● WRITTEN PROBLEM
Edit the stretch of the air sensor excerpt from "The literature review showed" through "across the world." so that "lag and rise times" reads "response times", and give that stretch again with the change.

● DOCUMENT EXCERPT
* * *

The technical report included a review of select government-based certification standards for ambient air monitoring instruments. These criteria provide information on attributes that characterize measurements. These included the US Federal Reference Method and Federal Equivalent Method Program (FRM/FEM) descriptions (US EPA, 40 CFR Part 50 and Part 53), the People’s Republic of China National Environmental Monitoring Standards (Chinese Ministry of Environmental Protection, HJ 653–2013), the European Ambient Air Quality Directives [2008/50/EC; European Committee for Standardization (CEN) Technical Committee 264 for Air Quality, DS/EN 16450:2017], and the People’s Republic of China Performance Standard for Air Sensors (Chinese Ministry of Environmental Protection, HJ 654–2013). A similar listing as above exists for government-based O3 instrumentation certification. One specific example of a certification program that encompasses sensors was the aforementioned CEN Technical Committee 264. While the timing for enacting the certification program has not yet been determined, the CEN efforts represent some of the most mature certification concepts known including a three-tiered approach ranging from regulatory quality (meeting Air Quality Directives of 2008/50 EC), to those meeting simple ad hoc end user performance criteria.

The literature review showed differences in DQI requirements for regulatory monitoring across the US, EU, and China. For instance, with PM2.5 measurement ranges, the US requires a range of 3–200 μg/m3 (US EPA, 40 CFR Part 50), the EU requires a range of 0–1000 μg/m3 per 24-h period (CEN, DS/EN 16450:2017), and China requires a range of 0–1000 μg/m3 (Williams et al., 2018). Similar differences were found for regulatory requirements for O3 monitoring. Examples for O3 include lag and rise times ranging from 120 s (US) to up to 5 min (China). This information may suggest that even if low-cost sensors could meet regulatory requirements, DQIs would likely vary across the world.

In terms of purposes for using low-cost sensors, the literature review found that for both pollutants, sensor data were more often collected and reported for spatial-temporal understanding purposes (63% and 72%, respectively for PM2.5 and O3). Specifically, the need to use a low-cost sensor was primarily linked to the desire to collect a high spatial density of measurements. Only rarely (< 26%) were low-cost sensors used for decision support and with stated DQIs. It was interesting to note that the cost of the technology was reported as a deciding factor in its selection as much as 70% of the time under such circumstances. Even so, reported cost of purchase did not necessarily equate to good or poor sensor performance.

* * *

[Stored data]

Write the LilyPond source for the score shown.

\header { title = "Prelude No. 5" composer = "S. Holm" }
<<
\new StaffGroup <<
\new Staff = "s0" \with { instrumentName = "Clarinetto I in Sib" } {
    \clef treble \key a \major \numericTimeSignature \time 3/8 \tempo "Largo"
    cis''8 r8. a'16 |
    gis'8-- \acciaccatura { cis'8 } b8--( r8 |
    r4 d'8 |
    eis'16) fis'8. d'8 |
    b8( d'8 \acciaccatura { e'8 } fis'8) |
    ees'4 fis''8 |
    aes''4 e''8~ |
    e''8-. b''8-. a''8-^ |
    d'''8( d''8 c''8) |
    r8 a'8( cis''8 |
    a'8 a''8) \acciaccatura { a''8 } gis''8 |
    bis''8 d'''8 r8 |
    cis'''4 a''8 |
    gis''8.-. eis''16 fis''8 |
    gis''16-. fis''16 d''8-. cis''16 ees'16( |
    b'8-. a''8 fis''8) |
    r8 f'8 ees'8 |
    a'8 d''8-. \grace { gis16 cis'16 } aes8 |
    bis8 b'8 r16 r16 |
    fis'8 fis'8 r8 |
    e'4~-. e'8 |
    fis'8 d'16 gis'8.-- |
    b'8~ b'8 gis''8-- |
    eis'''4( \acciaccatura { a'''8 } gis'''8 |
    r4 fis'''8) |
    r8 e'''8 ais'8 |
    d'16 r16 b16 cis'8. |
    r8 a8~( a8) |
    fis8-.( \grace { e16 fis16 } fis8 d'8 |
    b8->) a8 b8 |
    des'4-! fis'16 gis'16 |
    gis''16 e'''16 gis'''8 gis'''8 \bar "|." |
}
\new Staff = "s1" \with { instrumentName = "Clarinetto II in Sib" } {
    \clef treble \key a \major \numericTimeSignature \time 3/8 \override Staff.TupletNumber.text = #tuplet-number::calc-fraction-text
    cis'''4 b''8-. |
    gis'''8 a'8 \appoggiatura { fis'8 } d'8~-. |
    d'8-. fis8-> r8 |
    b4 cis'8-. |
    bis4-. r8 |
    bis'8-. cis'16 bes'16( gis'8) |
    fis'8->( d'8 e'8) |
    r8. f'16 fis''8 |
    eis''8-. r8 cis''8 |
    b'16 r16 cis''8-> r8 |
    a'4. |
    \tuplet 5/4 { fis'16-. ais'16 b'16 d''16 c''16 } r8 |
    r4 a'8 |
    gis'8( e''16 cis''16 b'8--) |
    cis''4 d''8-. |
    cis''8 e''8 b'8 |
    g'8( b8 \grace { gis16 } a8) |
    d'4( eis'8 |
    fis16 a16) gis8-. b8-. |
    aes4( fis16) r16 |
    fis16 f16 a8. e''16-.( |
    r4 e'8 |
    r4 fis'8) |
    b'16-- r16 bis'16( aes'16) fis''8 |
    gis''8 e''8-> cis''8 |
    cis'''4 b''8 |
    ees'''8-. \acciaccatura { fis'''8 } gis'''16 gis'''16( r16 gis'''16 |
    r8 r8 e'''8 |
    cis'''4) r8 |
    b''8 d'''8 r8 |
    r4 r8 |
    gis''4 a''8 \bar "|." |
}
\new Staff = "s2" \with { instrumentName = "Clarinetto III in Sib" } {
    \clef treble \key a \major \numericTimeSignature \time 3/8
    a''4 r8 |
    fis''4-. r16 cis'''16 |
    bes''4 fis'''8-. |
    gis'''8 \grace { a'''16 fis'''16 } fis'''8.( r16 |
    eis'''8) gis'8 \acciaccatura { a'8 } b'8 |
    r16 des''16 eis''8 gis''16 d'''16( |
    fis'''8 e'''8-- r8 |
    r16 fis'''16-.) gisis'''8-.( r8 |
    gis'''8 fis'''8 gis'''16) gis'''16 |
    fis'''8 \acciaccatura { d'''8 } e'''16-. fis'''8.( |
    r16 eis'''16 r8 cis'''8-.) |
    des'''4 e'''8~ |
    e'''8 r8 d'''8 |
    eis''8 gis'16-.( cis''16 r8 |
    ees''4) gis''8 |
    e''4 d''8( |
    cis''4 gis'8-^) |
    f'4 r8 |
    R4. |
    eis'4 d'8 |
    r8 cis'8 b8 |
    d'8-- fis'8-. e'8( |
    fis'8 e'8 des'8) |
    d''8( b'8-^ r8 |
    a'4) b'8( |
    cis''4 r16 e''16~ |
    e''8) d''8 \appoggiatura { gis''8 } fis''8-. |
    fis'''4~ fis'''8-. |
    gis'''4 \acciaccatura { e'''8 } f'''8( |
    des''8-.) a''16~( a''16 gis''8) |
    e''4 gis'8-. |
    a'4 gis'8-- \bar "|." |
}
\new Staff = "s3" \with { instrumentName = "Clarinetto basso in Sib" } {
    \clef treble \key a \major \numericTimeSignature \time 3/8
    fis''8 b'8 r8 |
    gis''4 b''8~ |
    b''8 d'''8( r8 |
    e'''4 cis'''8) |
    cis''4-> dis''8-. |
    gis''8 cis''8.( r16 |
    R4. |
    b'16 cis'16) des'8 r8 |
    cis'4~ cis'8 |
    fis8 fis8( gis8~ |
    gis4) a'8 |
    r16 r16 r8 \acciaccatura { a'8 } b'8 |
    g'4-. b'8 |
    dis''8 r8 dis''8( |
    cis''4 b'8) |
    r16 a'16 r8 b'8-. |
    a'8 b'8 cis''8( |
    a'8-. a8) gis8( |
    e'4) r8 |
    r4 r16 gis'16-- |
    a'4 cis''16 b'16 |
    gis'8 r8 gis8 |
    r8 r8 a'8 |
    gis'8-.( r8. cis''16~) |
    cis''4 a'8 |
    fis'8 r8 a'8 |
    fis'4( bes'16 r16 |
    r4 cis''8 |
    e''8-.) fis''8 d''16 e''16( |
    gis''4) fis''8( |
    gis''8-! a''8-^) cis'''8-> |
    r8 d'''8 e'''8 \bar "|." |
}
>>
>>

* * *

● THE RESULT
The literature review showed differences in DQI requirements for regulatory monitoring across the US, EU, and China. For instance, with PM2.5 measurement ranges, the US requires a range of 3–200 μg/m3 (US EPA, 40 CFR Part 50), the EU requires a range of 0–1000 μg/m3 per 24-h period (CEN, DS/EN 16450:2017), and China requires a range of 0–1000 μg/m3 (Williams et al., 2018). Similar differences were found for regulatory requirements for O3 monitoring. Examples for O3 include response times ranging from 120 s (US) to up to 5 min (China). This information may suggest that even if low-cost sensors could meet regulatory requirements, DQIs would likely vary across the world.